Data records:
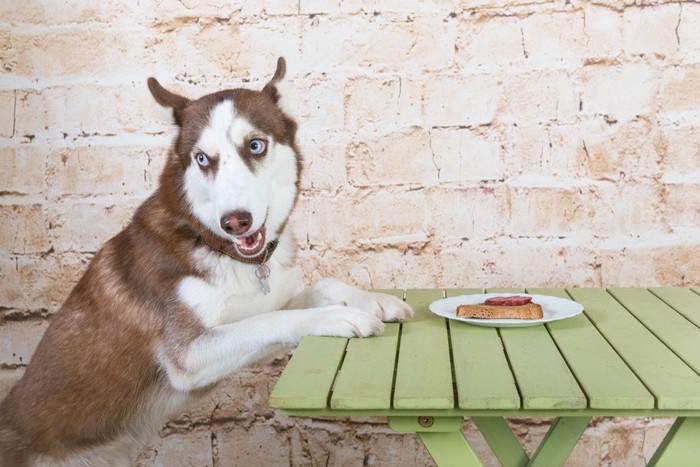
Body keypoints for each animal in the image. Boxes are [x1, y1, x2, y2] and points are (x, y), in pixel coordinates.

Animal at [0, 59, 410, 467]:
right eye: (202, 159)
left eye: (255, 145)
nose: (235, 221)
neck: (215, 245)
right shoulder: (189, 355)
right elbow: (269, 322)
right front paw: (337, 317)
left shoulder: (265, 299)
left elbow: (318, 288)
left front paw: (375, 300)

TRY IT
Reproduce, word for word, every line starting at the line that contains "left eye: (255, 145)" and ending with the final line of the entries.

RESPONSE TO THE EXERCISE
left eye: (255, 145)
nose: (235, 221)
neck: (215, 245)
right shoulder: (189, 355)
right elbow: (269, 322)
right front paw: (337, 317)
left shoulder: (265, 299)
left elbow: (318, 288)
left front paw: (375, 300)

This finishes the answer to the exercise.